Using the cp Command to Copy a file
The primary method to copy an existing file in Linux is by using the cp command. The cp command works in all virtual Linux distributions as well.
The syntax is
$ cp [additional_options] source_file target_file
$ cp file1.txt new_file.txt
This command creates a file with the name new_file and copies the data of file1 to it. By default, the cp command runs in the directory that you are in. However, if you do not change the copied file name two files of the same name cannot be stored at the same location and thus your file will be overwritten without a warning.
$ cp file1.txt file1.txt
In this case, the first file will be overwritten and no new file will be created. To avoid such errors you can add a number, a letter, or assign a completely different name to the new file. You can also change the extension of the file.
Copying Multiple files:
You can also copy multiple files to a directory at the same time using the cp command.
The syntax would be:
$ cp Source1 Source2 Source3 SourceN Directory
$ cp main.c demo.h backup
In this case, the files main.c, and demo.h are copied in a directory named backup. Thus, multiple files are copied into a different directory at the same instant of time.
Cp command examples in different situations:
- Copy file to a directory
$ cp first.c backup
- Copy file to a directory using an absolute path
$ cp file.txt /home/user/backup/
- Copy all files in the current directory to subdirectory
$ cp *.c backup
- Copy a directory to another directory using an absolute path
$ cp src /home/user/backup/
Additional options can be used along with the cp command. These commands are used in combination to satisfy few required conditions along with copying the file:
- –v verbose: To view output when files are copied the -v (verbose) option is used.
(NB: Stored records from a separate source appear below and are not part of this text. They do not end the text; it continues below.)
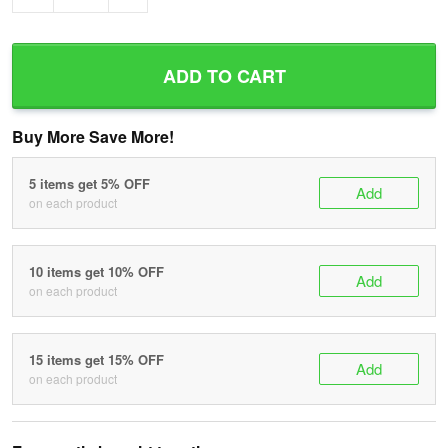
ADD TO CART
Buy More Save More!
5 items get 5% OFF
Add
on each product
10 items get 10% OFF
Add
on each product
15 items get 15% OFF
Add
on each product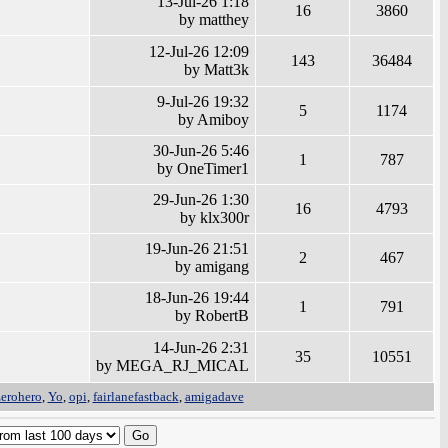
13-Jul-26 1:18
16
3860
by matthey
12-Jul-26 12:09
143
36484
by Matt3k
9-Jul-26 19:32
5
1174
by Amiboy
30-Jun-26 5:46
1
787
by OneTimer1
29-Jun-26 1:30
16
4793
by klx300r
19-Jun-26 21:51
2
467
by amigang
18-Jun-26 19:44
1
791
by RobertB
14-Jun-26 2:31
35
10551
by MEGA_RJ_MICAL
zerohero
,
Yo
,
opi
,
fairlanefastback
,
amigadave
$ cp -v file1.txt file2.txt
- –p preserve: With the -p option cp preserves the characteristics of each source file in the corresponding destination file: the time of the last data modification and the time of the last access, the ownership ,and the file permission-bits.
$ cp -p file1.txt file2.txt
- –f force: This forces the copy by deleting an existing file first, this means remove existing destinations but never prompt
$ cp -f file1.txt file2.txt
- –i interactive: It asks before overwrite, this is highly advised to avoid loss of data by unprompted overwriting
$ cp -i file1.txt backup
cp: overwrite ‘backup/file1.txt’? y
- –R recursive: Copies all files and subfolders in a directory, including the hidden files
$ cp -R origin backup
- –u update: Used to copy only if the source is newer than the destination
$ cp -u * backup
Using the rsync Command to Copy a file
rsync or remote synchronization in Linux is used to synchronize or transfer data between two locations. It is very similar to the cp command with slight differences in the syntax and usage, which are noted below.
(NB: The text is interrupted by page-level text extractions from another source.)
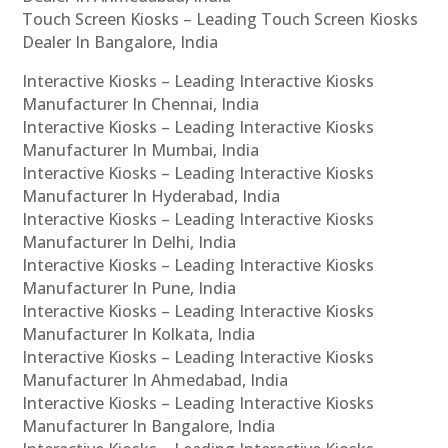
Touch Screen Kiosks – Leading Touch Screen Kiosks
Dealer In Bangalore, India
Interactive Kiosks – Leading Interactive Kiosks
Manufacturer In Chennai, India
Interactive Kiosks – Leading Interactive Kiosks
Manufacturer In Mumbai, India
Interactive Kiosks – Leading Interactive Kiosks
Manufacturer In Hyderabad, India
Interactive Kiosks – Leading Interactive Kiosks
Manufacturer In Delhi, India
Interactive Kiosks – Leading Interactive Kiosks
Manufacturer In Pune, India
Interactive Kiosks – Leading Interactive Kiosks
Manufacturer In Kolkata, India
Interactive Kiosks – Leading Interactive Kiosks
Manufacturer In Ahmedabad, India
Interactive Kiosks – Leading Interactive Kiosks
Manufacturer In Bangalore, India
Copying a single file with rsync
rsync –a original_file.txt /new_directory/new_file.txt
The -a stands for all and is used along with the rsync command to preserve symbolic links, and subdirectories.
Copying a directory with rsync
rsync –a /origin/directory/ /home/backup/new_directory/
This copies the contents of the origin/directory to the home/backup/new_directory. The backslashes must be mentioned as per the path of the directories or some error might be generated.